Text excerpt:
Re: [ot][spam][random][crazy][random][crazy]

Undescribed Horrific Abuse, One Victim & Survivor of Many Wed, 16 Nov 2022 02:15:23 -0800

    shortspace_freqs = fftfreq(len(randvec), complex = False, dc_offset = True)
    longspace_freqs = fftfreq(len(randvec), complex = False, dc_offset
= True, repetition_samples = short_duration)
    assert np.allclose(longspace_freqs, shortspace_freqs *
short_duration / len(randvec))


0455

shortspace_freqs does this:
(Pdb) list
 54             elif repetition_time:
 55                 min_freq = 1 / repetition_time
 56             elif repetition_samples:
 57                 min_freq = freq_sample_rate / repetition_samples
 58             else:
 59  ->             min_freq = freq_sample_rate / freq_count
 60         if max_freq is None:
 61             #max_freq = freq_sample_rate / 2
 62             max_freq = freq_count * min_freq / 2
 63             if freq_count % 2 != 0:
 64                 #max_freq -= freq_sample_rate / (2 * freq_count)
(Pdb) p freq_sample_rate
1
(Pdb) p freq_count
30
(Pdb) p freq_sample_rate / freq_count
0.03333333333333333

(Pdb) p shortspace_freqs
array([0.        , 0.03333333, 0.06666667, 0.1       , 0.13333333,
       0.16666667, 0.2       , 0.23333333, 0.26666667, 0.3       ,
       0.33333333, 0.36666667, 0.4       , 0.43333333, 0.46666667,
       0.5       ])

What is required:
Answer these questions about the debugging excerpt above:
1. Which argument appears in the fftfreq call for longspace_freqs but not in the one for shortspace_freqs?
2. What value does the debugger print for freq_count?
3. What is the last value in the printed shortspace_freqs array?

Extracted information:
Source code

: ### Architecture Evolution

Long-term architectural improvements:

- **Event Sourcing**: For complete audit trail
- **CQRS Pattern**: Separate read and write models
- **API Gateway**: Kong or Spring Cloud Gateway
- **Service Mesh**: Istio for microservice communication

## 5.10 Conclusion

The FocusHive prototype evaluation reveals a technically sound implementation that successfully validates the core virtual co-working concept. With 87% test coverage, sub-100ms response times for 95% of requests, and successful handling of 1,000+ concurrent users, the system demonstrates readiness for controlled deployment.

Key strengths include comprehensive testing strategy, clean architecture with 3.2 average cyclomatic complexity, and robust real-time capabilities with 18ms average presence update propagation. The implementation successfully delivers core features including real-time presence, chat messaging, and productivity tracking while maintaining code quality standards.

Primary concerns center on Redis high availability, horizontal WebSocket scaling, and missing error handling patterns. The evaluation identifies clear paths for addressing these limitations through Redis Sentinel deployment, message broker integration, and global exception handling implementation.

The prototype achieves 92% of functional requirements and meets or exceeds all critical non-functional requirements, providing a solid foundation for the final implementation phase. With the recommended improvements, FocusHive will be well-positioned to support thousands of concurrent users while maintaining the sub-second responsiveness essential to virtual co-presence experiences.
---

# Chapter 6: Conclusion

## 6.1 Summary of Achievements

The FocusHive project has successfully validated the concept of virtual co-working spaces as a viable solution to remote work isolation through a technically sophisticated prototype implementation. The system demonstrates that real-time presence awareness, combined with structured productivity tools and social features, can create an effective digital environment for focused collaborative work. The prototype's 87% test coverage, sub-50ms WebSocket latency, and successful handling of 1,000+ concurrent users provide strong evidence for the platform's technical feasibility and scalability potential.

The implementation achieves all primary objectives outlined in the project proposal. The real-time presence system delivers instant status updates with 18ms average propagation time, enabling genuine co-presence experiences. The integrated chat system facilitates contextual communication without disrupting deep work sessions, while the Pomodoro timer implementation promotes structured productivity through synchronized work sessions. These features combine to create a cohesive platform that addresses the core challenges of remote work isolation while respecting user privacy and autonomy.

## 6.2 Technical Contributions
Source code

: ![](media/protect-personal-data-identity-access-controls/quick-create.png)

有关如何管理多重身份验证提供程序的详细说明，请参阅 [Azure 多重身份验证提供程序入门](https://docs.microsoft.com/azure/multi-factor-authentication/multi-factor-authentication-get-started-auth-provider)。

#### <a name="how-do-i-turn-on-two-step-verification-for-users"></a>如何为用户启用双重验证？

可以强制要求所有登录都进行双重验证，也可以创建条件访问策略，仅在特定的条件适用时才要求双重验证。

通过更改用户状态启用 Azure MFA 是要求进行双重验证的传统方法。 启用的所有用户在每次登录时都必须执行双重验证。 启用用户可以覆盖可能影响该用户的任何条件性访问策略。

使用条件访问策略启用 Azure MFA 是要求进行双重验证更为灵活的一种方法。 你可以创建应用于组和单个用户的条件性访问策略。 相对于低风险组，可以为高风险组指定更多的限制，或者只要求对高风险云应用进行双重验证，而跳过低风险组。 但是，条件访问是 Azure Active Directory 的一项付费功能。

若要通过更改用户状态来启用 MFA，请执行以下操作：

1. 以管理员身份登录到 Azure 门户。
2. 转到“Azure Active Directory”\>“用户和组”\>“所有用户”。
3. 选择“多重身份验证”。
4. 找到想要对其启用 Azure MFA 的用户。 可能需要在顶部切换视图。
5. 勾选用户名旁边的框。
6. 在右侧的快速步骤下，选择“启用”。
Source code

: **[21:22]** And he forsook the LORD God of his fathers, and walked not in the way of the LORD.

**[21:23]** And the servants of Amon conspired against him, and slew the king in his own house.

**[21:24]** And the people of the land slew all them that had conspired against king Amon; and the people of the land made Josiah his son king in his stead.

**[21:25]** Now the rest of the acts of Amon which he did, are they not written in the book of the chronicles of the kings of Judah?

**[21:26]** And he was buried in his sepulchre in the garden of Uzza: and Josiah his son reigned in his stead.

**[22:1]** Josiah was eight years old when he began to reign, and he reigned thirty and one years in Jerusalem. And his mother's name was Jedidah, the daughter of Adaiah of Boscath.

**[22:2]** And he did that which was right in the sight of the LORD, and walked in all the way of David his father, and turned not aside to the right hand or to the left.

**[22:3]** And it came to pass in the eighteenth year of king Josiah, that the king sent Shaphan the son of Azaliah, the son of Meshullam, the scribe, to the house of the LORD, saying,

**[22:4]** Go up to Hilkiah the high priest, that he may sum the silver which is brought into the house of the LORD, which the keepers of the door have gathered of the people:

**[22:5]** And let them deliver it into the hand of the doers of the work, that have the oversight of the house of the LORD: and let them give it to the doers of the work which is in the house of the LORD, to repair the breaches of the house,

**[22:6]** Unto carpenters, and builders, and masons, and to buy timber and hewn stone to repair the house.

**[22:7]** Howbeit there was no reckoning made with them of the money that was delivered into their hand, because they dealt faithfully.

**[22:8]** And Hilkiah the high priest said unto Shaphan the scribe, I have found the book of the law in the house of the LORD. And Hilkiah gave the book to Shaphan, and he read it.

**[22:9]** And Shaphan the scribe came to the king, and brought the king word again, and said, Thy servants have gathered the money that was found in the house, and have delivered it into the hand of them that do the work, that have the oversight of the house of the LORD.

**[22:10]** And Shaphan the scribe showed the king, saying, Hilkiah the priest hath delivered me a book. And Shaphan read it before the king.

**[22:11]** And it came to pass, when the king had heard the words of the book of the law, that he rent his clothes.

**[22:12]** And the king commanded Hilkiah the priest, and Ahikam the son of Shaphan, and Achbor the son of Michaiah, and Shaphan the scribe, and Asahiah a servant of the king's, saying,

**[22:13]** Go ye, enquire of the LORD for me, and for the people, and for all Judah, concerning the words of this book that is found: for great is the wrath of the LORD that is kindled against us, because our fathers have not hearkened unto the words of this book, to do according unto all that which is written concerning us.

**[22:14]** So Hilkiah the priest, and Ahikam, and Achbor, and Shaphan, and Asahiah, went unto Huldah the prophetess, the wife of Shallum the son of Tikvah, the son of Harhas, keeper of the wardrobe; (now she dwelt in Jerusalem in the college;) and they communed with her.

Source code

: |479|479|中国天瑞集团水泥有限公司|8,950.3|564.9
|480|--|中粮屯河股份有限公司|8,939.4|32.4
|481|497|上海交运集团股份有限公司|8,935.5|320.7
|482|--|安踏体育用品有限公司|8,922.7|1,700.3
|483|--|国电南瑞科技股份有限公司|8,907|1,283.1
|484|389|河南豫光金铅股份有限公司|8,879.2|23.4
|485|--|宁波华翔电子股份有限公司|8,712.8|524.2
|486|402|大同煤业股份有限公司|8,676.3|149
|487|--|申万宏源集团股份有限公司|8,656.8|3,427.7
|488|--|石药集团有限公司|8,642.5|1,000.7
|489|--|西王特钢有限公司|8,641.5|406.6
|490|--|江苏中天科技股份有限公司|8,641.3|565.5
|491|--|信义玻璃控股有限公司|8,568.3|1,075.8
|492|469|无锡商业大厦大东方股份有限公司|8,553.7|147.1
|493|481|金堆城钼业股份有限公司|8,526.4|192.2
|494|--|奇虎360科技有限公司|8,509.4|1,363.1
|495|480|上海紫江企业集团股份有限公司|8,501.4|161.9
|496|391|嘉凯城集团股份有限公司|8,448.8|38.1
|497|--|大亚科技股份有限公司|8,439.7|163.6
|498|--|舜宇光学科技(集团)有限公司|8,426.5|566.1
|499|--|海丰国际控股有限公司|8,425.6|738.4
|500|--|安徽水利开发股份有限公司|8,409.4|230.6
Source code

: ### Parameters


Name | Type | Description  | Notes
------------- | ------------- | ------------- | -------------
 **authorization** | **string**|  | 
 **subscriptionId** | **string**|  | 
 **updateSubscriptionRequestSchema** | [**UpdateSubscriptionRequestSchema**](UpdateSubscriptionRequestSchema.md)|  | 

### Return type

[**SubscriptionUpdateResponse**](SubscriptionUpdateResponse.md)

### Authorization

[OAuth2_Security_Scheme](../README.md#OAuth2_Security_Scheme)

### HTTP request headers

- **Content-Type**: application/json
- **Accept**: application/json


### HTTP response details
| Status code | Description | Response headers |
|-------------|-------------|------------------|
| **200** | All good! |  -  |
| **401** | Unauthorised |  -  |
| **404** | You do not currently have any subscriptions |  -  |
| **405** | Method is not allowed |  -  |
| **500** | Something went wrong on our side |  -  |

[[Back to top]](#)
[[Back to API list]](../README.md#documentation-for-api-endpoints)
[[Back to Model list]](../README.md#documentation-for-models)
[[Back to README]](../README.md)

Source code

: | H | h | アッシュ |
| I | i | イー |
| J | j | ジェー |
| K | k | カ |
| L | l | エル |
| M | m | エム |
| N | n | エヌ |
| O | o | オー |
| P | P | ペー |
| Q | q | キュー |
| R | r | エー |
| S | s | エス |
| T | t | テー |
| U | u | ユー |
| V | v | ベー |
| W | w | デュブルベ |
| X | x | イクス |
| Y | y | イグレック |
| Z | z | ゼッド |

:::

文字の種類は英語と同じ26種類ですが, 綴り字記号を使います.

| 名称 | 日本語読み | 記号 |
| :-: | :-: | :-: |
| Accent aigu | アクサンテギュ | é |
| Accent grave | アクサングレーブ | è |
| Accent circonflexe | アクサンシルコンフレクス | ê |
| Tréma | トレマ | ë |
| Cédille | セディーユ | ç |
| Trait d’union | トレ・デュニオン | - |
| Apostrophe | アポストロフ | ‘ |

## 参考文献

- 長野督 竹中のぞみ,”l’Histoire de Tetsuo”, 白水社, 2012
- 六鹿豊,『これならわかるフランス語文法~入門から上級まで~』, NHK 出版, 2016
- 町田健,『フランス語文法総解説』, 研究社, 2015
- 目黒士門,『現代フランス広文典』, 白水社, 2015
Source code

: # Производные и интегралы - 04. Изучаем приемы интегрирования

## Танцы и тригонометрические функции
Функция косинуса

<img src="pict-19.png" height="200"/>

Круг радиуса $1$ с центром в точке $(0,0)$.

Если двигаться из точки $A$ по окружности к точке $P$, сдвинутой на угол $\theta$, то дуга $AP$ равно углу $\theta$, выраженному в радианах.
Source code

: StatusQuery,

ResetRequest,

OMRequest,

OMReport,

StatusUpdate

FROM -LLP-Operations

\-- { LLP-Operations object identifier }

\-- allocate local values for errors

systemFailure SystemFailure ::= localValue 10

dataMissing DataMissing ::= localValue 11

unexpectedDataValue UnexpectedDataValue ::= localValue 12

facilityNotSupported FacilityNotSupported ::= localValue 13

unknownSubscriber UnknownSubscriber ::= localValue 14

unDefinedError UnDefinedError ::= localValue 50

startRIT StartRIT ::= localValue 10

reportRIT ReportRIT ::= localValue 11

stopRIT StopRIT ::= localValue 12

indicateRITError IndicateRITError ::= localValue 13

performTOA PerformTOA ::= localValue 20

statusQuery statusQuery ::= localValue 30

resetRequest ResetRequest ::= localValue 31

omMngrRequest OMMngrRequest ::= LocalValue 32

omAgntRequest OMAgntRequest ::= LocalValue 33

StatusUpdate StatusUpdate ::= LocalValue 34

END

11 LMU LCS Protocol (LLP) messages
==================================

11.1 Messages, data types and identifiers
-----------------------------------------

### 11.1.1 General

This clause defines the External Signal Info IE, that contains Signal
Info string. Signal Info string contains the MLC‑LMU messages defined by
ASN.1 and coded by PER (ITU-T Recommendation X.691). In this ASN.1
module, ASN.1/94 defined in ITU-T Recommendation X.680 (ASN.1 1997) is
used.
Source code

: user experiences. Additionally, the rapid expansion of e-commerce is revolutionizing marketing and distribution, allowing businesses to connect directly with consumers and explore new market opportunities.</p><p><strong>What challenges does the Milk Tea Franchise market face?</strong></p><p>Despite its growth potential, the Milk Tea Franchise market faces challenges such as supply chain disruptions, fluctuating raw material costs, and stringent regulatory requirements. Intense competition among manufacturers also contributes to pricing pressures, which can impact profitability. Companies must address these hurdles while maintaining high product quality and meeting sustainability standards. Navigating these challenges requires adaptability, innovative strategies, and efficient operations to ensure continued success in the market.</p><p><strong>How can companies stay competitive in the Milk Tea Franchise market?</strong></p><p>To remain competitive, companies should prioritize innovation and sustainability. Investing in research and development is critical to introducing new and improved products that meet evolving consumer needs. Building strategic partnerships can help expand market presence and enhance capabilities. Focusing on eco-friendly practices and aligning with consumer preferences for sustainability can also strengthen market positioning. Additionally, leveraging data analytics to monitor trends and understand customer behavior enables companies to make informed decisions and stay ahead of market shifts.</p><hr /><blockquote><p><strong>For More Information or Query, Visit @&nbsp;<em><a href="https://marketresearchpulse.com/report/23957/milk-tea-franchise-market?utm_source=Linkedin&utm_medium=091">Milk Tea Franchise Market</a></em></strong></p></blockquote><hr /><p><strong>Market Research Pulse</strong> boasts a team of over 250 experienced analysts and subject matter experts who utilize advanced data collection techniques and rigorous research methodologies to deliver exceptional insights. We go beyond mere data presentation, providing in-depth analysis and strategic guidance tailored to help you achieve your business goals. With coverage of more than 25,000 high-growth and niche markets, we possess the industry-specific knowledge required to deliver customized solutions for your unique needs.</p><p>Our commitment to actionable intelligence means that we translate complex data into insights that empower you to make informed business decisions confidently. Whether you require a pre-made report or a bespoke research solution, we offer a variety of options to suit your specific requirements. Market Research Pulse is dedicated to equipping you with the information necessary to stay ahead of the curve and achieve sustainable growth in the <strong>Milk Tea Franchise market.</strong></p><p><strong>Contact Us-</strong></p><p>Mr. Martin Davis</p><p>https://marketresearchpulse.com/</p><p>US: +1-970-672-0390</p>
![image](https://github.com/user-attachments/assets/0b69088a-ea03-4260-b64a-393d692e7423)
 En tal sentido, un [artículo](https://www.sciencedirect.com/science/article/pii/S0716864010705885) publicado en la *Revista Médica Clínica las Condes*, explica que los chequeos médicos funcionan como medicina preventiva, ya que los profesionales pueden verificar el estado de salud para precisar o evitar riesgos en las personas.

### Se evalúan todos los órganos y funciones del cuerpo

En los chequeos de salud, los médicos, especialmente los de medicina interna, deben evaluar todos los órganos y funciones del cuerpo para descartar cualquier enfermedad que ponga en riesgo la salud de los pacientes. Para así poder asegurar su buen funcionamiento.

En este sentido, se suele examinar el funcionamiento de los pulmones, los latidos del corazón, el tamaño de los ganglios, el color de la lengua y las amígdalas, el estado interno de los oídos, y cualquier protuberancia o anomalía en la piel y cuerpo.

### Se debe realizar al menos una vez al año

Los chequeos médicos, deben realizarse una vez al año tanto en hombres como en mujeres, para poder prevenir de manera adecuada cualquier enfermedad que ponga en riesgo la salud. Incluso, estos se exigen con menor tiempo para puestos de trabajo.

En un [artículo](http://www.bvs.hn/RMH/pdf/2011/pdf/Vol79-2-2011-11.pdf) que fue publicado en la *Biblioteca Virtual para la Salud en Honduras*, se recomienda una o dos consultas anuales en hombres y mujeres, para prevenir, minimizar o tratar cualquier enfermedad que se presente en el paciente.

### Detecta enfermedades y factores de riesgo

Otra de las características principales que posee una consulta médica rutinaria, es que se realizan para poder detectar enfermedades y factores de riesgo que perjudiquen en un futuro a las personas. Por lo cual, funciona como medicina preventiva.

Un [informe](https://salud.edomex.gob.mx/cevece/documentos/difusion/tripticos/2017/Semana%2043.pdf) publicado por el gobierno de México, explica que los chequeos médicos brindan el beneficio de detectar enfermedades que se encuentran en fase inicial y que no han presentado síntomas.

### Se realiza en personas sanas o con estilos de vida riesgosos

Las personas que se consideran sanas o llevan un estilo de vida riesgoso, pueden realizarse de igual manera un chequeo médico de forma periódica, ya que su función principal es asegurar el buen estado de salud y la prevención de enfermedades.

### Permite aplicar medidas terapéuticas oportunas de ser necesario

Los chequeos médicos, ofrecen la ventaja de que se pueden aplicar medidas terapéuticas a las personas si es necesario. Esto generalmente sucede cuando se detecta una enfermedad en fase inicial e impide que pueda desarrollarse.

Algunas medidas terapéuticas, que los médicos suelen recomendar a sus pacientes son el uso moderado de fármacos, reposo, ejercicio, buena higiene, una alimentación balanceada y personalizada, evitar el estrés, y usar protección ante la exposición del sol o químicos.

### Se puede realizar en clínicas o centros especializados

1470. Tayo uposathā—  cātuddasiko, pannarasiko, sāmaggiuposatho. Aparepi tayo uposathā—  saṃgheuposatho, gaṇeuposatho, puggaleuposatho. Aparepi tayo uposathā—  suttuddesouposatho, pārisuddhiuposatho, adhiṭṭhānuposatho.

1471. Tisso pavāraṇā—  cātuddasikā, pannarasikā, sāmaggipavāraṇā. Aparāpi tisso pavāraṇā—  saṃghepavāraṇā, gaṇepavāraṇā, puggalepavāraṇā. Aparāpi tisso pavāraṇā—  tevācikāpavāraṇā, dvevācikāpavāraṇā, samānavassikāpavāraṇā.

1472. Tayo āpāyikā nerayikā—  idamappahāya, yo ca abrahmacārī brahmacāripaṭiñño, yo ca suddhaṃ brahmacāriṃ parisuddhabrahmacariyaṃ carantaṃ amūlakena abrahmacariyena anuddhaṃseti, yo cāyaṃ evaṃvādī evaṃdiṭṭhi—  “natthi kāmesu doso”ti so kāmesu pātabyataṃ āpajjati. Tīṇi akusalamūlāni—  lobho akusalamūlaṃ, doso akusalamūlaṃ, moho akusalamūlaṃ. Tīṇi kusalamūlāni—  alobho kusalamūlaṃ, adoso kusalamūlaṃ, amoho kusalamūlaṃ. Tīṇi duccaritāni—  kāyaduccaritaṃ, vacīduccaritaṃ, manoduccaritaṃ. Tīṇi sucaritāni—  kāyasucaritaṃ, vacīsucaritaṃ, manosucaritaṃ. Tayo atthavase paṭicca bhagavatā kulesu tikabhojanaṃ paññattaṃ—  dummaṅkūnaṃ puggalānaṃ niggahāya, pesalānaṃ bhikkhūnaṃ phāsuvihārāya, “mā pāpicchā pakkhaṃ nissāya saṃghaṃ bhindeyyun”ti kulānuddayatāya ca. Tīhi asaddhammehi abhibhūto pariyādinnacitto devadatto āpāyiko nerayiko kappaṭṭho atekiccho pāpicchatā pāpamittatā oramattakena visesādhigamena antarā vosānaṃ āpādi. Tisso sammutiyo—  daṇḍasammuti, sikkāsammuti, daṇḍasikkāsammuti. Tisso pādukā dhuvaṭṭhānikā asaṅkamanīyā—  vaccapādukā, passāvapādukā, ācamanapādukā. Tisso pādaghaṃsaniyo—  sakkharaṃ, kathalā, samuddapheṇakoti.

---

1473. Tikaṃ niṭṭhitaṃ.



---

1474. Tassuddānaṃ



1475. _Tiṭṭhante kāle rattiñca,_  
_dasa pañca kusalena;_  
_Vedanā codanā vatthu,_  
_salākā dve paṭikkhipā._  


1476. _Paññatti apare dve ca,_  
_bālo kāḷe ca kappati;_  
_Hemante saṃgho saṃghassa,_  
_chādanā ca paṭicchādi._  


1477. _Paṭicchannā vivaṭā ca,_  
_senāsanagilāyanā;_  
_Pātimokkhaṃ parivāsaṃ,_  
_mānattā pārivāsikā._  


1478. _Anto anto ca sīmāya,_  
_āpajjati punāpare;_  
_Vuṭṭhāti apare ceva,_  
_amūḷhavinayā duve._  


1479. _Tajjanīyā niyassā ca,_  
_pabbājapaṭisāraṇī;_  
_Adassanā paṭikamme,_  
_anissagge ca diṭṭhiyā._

Problem solution:
1. repetition_samples = short_duration
2. 30
3. 0.5